The pejorative “unenumerated rights” is often deployed against Roe and Lawrence in an ad hoc manner, without clarification of whether the critic of unenumerated rights is prepared to abandon all bodies of law that have similar roots or structure.  For example, those who use the objection from unenu­merated rights to attack Roe and Lawrence generally assume that the First Amendment limits state governments; but of course, incorporation of the Bill of Rights against the states is also a feature of the Court’s substantive due process doctrine.30  Other “unenumerated rights” to which most critics of Roe and Lawrence are committed include the applicability of equal protection prin­ciples to the conduct of the federal government.31  And this view cannot readily distinguish other “unenumerated” rights of unquestioned authority, such as the rights to travel (or not),32 marry (or not),33 procreate (or not),34 and use contra­ceptives (or not).35  At their Supreme Court confirmation hearings, Chief Justice Roberts and Justice Alito learned from the experience of Judge Robert Bork by swearing allegiance to Griswold.

But even if the pejorative term “unenumerated” is deployed selectively and inconsistently, it has frequently been deployed in such a way as to affect popular perceptions of Roe’s authority.  Accordingly, in light of criticism of the abortion right as “unenumerated,” it is worth asking whether grounding the right in the Equal Protection Clause, as well as the Due Process Clauses, can enhance the political authority of the right.

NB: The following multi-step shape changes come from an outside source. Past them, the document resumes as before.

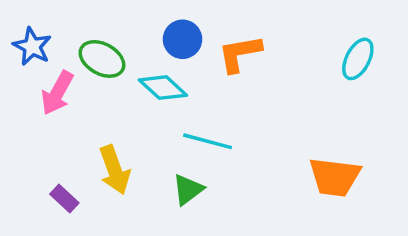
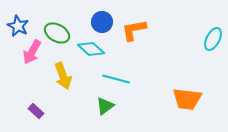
cyan ellipse: (358, 59) -> (213, 39), moved
yellow arrow: (115, 170) -> (63, 76), moved

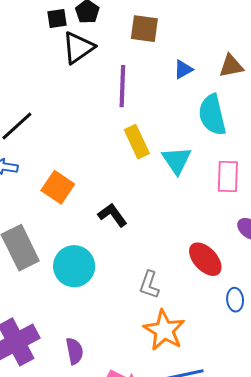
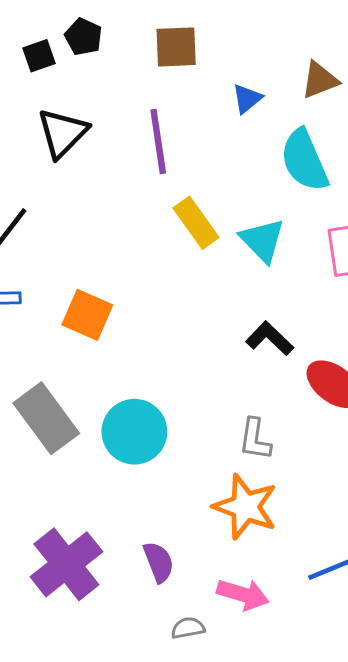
black triangle: (78, 48) -> (62, 133), moved
black L-shape: (113, 215) -> (270, 338), moved
orange star: (164, 330) -> (245, 507), moved

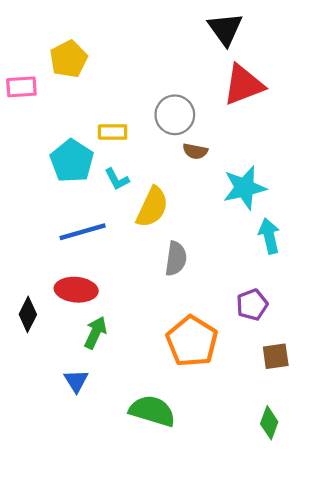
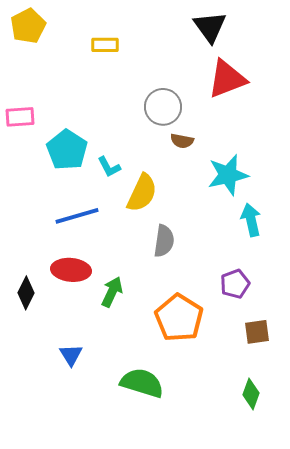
yellow pentagon: (69, 59) -> (28, 26), moved
pink rectangle: (21, 87) -> (20, 117), moved
yellow rectangle: (113, 132) -> (105, 45), moved
green arrow: (95, 333) -> (112, 292), moved

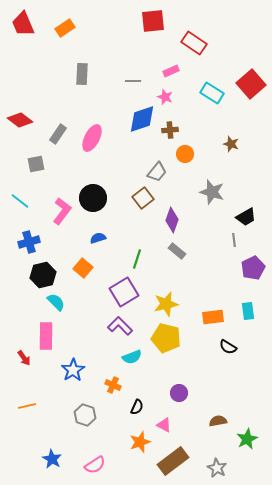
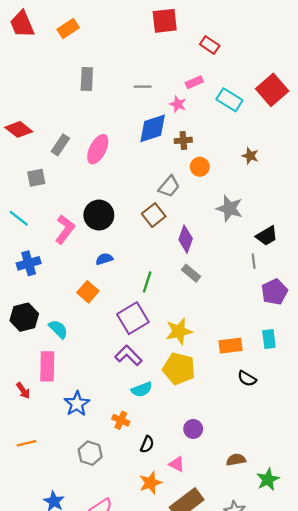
red rectangle: (194, 43) -> (210, 45), size x0.7
pink rectangle: (171, 71) -> (194, 82), moved
black hexagon: (43, 275) -> (24, 317), moved

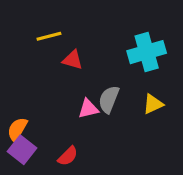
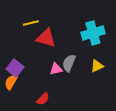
red triangle: (73, 60) -> (46, 38), size x1.5
purple square: (22, 150) -> (15, 68), moved

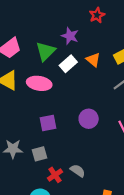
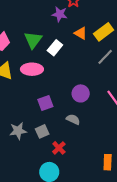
purple star: (70, 36) -> (60, 14), moved
orange triangle: (93, 60) -> (81, 33), moved
gray semicircle: (78, 171) -> (73, 119), moved

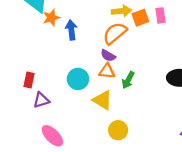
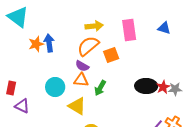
pink rectangle: (160, 15) -> (129, 30), size x1.5
orange star: (51, 18) -> (36, 44), moved
orange square: (140, 18) -> (111, 55), moved
purple triangle: (41, 100) -> (22, 106), turned 42

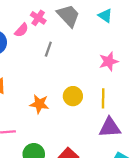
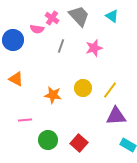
pink semicircle: (21, 30) -> (37, 29), turned 56
pink star: (109, 61) -> (94, 48), moved
yellow line: (103, 98) -> (110, 90), turned 36

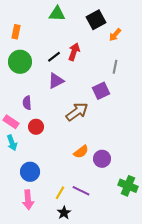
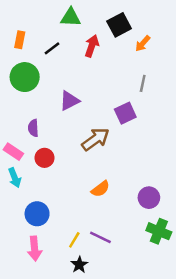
red arrow: (74, 52) -> (92, 46), moved
black line: (54, 57) -> (52, 48), moved
purple circle: (102, 159) -> (149, 198), moved

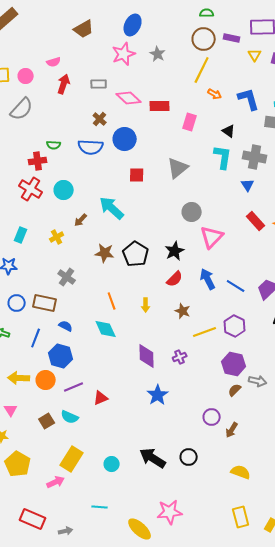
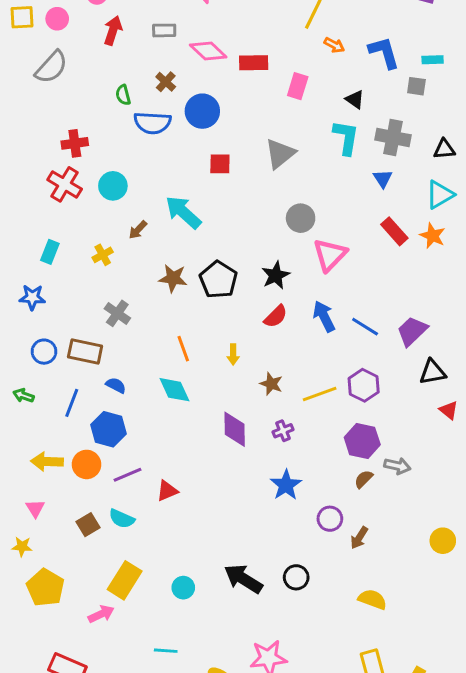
green semicircle: (54, 145) -> (123, 95), moved, turned 72
brown star: (183, 311) -> (271, 384), moved
blue star: (158, 395) -> (286, 485), moved

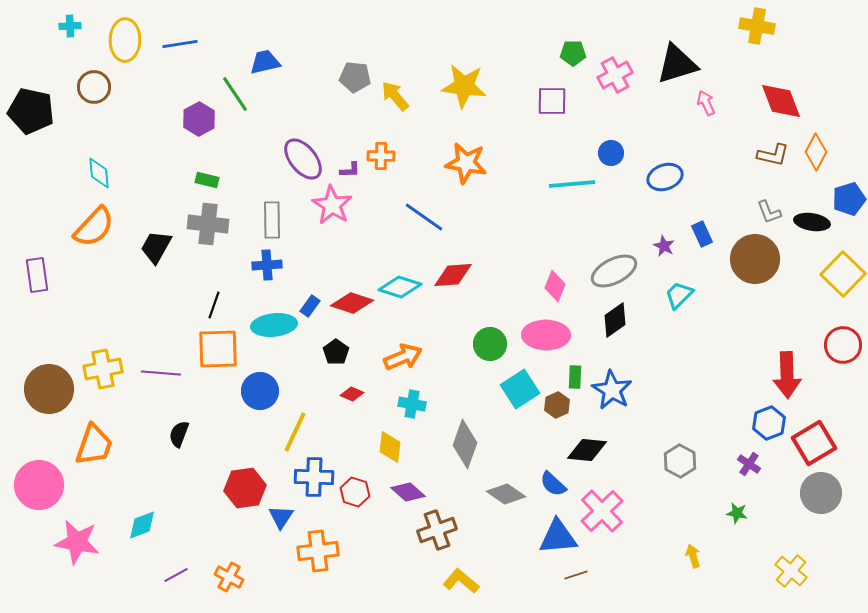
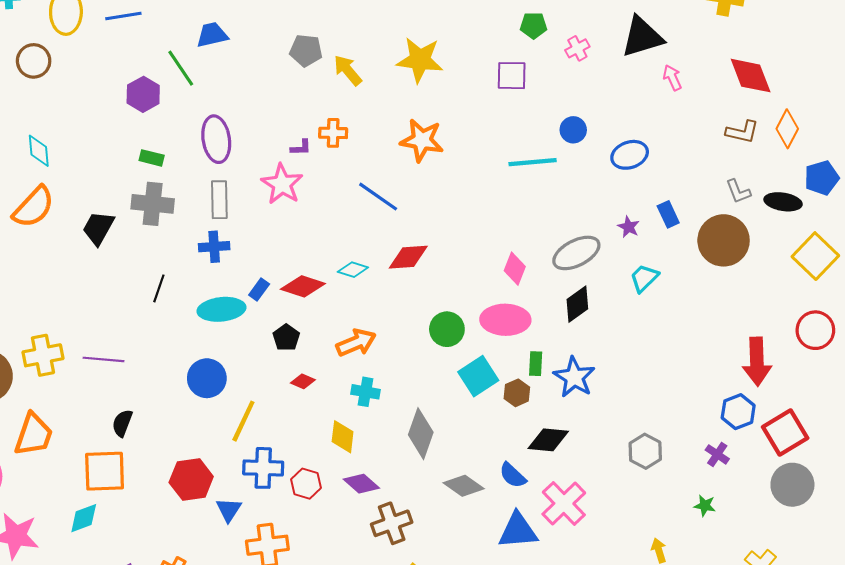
pink cross: (615, 75) -> (577, 48), size x0.7
purple ellipse: (303, 159) -> (216, 139), moved, turned 30
cyan diamond: (400, 287) -> (353, 270), size x0.7
orange square: (218, 349) -> (105, 471), moved

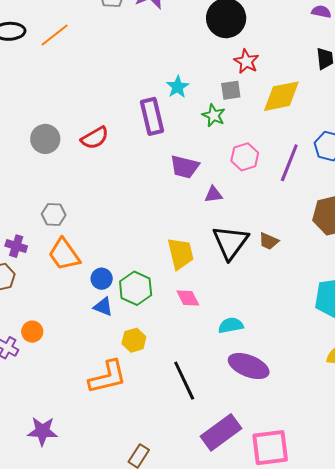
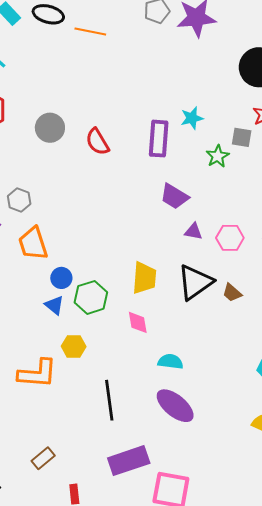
orange line: (55, 35) -> (90, 32), turned 32
red semicircle: (95, 138) -> (97, 142), turned 72
pink hexagon: (245, 157) -> (230, 238), moved
gray hexagon: (54, 215) -> (19, 200), moved

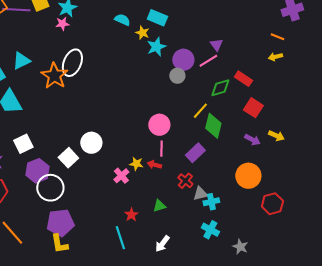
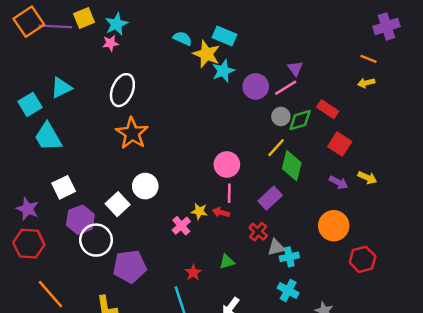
yellow star: (142, 33) -> (206, 54), size x1.6
orange star: (54, 76) -> (132, 133), moved
gray circle: (177, 76) -> (281, 116), moved
purple pentagon: (60, 223) -> (130, 266), moved

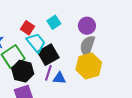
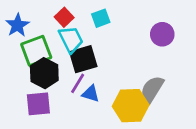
purple circle: (87, 26) -> (162, 34), moved
gray semicircle: (87, 46) -> (152, 89), moved
yellow hexagon: (89, 66) -> (131, 106), moved

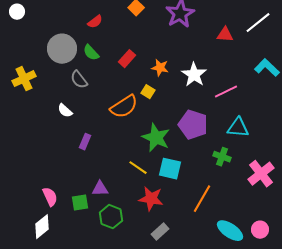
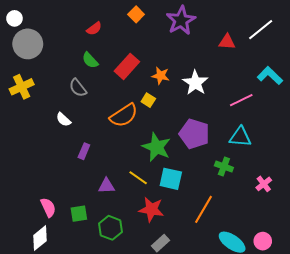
gray circle: (62, 49) -> (28, 44), moved
red rectangle: (127, 59) -> (127, 66), size x1.4
pink line: (226, 92) -> (241, 100), moved
pink cross: (261, 174) -> (264, 184), size x0.6
purple triangle: (100, 189) -> (106, 186), moved

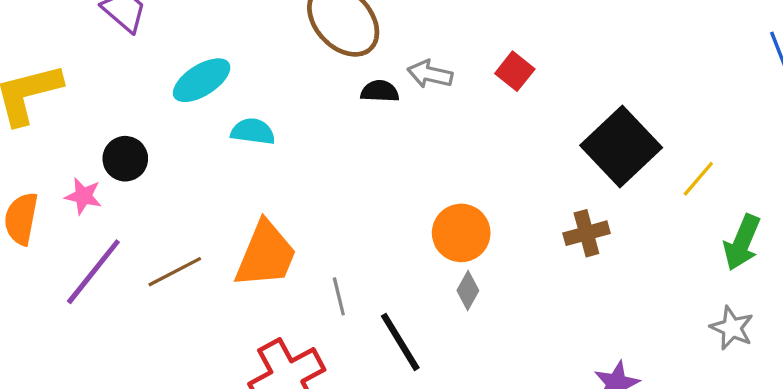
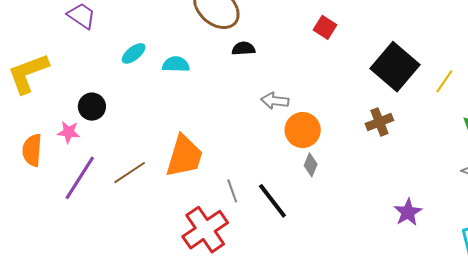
gray arrow: (430, 74) -> (275, 101), moved
cyan ellipse: (202, 80) -> (134, 53), size x0.7
cyan semicircle: (253, 132) -> (176, 64), moved
gray line: (339, 296) -> (232, 191), moved

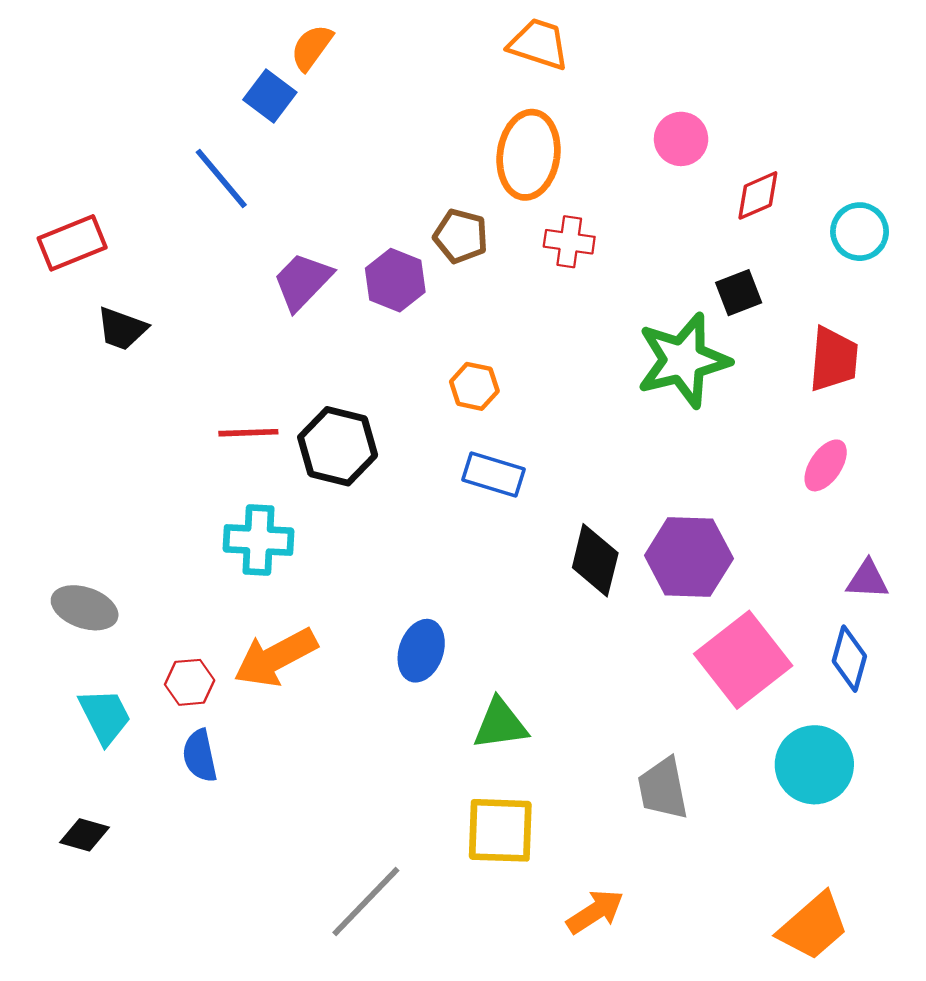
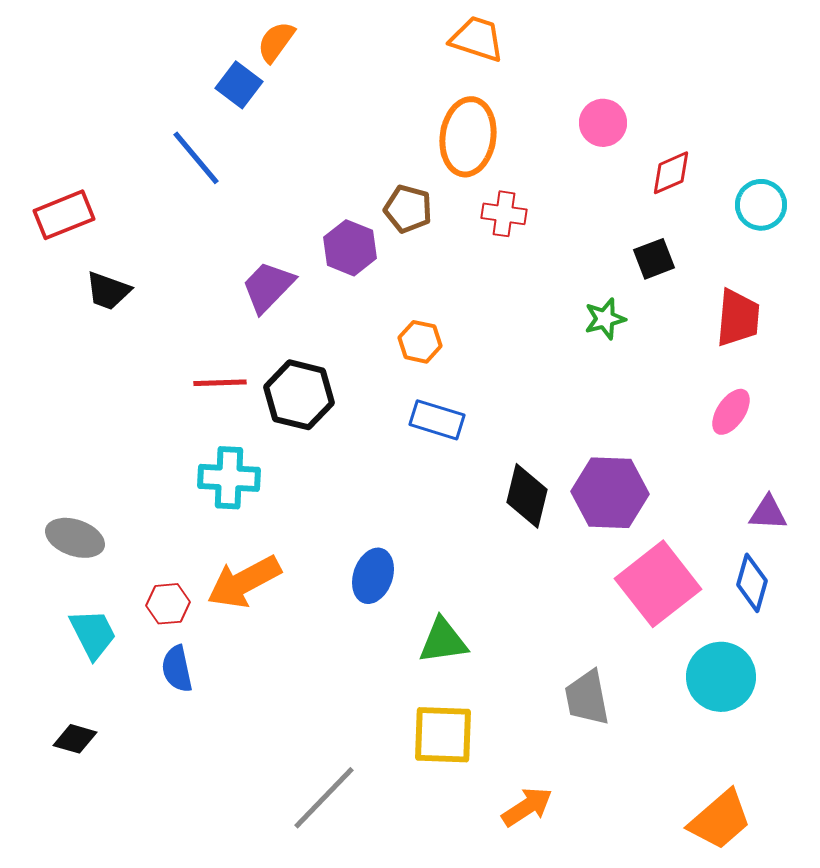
purple trapezoid: (303, 281) -> (268, 287), moved
green star: (683, 360) -> (605, 319), size x0.5

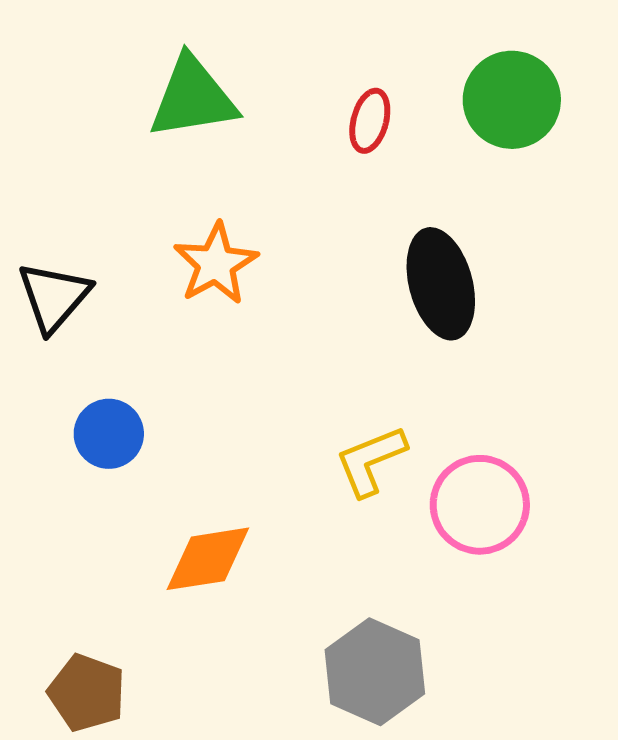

Adding claims on the Equal Protection Clause to the due process basis for abortion rights can strengthen the case for those rights in constitutional politics as well as constitutional law.  The Equal Protection Clause is a widely ven­erated constitutional text to which Americans across the political spectrum have long laid claim.  And crucially, once the Supreme Court recognizes that people have a right to engage in certain conduct by virtue of equal citizenship, Americans do not count stripping them of this right as an increase in con­sti­tutional legitimacy.  We cannot think of a precedent for this dynamic.  And so: If the Court were to recognize the abortion right as an equality right, a future Court might be less likely to take this right away.

Conclusion

As we have shown, equality arguments for abortion rights identify a va­riety of constitutional concerns raised by abortion restrictions that liberty arguments may not.  Equality arguments focus on “a woman’s autonomy to determine her life’s course, and thus to enjoy equal citizenship stature.”36

This understanding has increasingly come to shape constitutional law.  We have documented the Supreme Court’s equality-informed understanding of the Due Process Clause in Lawrence and Casey.  We have also identified the grow­ing number of justices who view the Equal Protection Clause as an inde­pendent source of authority for abortion rights.  We view this reading of the substantive due process and equal protection cases as contributing to a synthetic understanding of the constitutional basis of the abortion right—as grounded in both liberty and equality values.  For a variety of reasons this Essay has ex­plored, the synthetic reading leaves abortions right on stronger legal and po­litical footing than a liberty analysis alone.